More specifically, Bearden's subjects in his paintings were closely linked to his experiences and places of residency while growing up.  His subjects would include blues guitarists, jazz musicians, mother and child, family, two women in a landscape or interior room, cat, "conjure woman," and "journeying things" such as birds and trains.  In many of his paintings, like Watching the Good Trains Go By  and Prevalence of Ritual: Baptism , the trains symbolize, for Bearden, the other (White) civilization and its encroachment into the Black neighborhood, since many Black neighborhoods were located near the railroad where he grew up in the South.  The Conjur Woman  represents the Black female herbalist/conjurer (usually found in the rural South and urban North) who possesses the spiritual powers of Africa and the unseen forces to heal or destroy (Campbell and Patton 39-40).  

Bearden's collage paintings also marked his return to figurative painting (using people figures in his works).  His artistic influences at this time were African sculpture and Chinese Calligraphy.

Many art critics oversimplified his use of collage as being simply faces cut out of magazines and placed on canvas, but Bearden explains "...my method is more complex...in creating a picture, I use many disparate elements to form either a figure, or part of a background.  I build  my faces...from parts of African masks, animal eyes, marbles, mossy vegetation, etc.  Then I have my small original works enlarged so the mosaic-like joinings will not be so apparent...I have found when some detail, such as a hand or eye, is taken out of its original context and is fractured and integrated into a different space and form configuration, it acquires a plastic quality it did not have in the photograph," (Campbell and Patton 44-45).

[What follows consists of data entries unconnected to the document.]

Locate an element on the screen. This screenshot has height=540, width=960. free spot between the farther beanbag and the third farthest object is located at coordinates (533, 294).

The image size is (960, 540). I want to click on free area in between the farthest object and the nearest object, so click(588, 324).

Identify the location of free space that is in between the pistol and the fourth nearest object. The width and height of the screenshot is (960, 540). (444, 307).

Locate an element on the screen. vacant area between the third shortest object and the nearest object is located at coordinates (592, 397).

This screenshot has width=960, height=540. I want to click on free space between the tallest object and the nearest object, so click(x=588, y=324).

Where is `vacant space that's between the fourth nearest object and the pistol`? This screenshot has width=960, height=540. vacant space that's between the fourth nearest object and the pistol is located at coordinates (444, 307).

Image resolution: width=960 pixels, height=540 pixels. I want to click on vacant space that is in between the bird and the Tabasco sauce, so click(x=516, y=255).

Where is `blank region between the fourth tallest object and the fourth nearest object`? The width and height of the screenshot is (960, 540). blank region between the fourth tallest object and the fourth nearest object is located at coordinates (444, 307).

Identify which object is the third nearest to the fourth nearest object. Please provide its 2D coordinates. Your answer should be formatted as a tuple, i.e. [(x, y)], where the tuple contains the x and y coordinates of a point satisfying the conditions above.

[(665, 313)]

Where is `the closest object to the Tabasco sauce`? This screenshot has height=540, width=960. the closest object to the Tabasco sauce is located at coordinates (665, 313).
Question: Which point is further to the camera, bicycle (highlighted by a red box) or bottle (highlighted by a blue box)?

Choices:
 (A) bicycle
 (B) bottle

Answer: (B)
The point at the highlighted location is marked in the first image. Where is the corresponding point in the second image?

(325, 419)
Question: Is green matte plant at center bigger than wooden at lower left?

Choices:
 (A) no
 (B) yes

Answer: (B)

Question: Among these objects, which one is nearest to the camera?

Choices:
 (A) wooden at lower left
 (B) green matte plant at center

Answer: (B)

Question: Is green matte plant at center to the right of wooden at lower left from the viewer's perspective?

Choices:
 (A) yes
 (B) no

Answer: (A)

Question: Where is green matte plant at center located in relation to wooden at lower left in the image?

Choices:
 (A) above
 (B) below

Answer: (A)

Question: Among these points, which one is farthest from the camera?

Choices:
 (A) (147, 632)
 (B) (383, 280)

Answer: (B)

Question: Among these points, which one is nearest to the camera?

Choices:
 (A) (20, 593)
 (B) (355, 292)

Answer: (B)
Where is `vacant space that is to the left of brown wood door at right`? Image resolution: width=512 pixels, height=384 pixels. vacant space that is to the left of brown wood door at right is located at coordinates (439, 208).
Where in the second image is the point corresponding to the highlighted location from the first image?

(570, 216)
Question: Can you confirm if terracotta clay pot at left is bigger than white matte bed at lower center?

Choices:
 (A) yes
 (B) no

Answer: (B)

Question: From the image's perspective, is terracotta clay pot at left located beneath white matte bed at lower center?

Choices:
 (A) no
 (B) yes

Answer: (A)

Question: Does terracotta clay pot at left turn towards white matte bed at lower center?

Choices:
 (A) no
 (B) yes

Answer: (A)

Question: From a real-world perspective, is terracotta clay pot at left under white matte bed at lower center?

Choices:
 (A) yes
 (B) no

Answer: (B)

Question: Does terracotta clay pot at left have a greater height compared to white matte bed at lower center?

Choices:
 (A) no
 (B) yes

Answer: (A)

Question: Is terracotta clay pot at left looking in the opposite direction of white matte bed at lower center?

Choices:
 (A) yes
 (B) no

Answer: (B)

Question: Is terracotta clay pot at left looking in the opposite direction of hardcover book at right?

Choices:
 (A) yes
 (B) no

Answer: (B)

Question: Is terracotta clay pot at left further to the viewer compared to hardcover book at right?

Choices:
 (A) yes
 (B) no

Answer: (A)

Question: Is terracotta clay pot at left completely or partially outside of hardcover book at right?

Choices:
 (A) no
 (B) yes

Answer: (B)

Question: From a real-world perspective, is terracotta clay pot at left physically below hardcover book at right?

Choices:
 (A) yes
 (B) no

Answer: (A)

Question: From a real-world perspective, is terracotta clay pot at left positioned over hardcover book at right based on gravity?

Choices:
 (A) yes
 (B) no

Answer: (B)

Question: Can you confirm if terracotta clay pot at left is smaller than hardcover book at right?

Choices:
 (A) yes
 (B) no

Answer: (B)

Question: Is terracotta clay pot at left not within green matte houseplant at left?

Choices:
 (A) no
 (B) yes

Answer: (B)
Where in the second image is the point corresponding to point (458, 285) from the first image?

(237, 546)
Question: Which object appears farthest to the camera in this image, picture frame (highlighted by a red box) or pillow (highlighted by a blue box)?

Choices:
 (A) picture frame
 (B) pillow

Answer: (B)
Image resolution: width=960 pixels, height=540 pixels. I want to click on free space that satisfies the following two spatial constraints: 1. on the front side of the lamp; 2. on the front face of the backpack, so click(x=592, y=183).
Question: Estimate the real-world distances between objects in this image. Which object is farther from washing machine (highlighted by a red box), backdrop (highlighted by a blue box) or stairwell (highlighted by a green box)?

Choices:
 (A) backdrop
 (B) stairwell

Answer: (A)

For the remainder of the '60s, Bearden continued to combine the techniques he previously learned into his collage paintings.  He painted his largest figurative paintings during this time, displaying life-size subjects in iconic poses that were highly suggestive of great ancient Egyptian or Greek figures.  Due to their scale, these figures would carry "a sense of myth, their mundanity disappearing in the magnificence of Bearden's style," (Campbell and Patton 45).  Examples of this occur most notably in Melon Season  and Rites of Spring.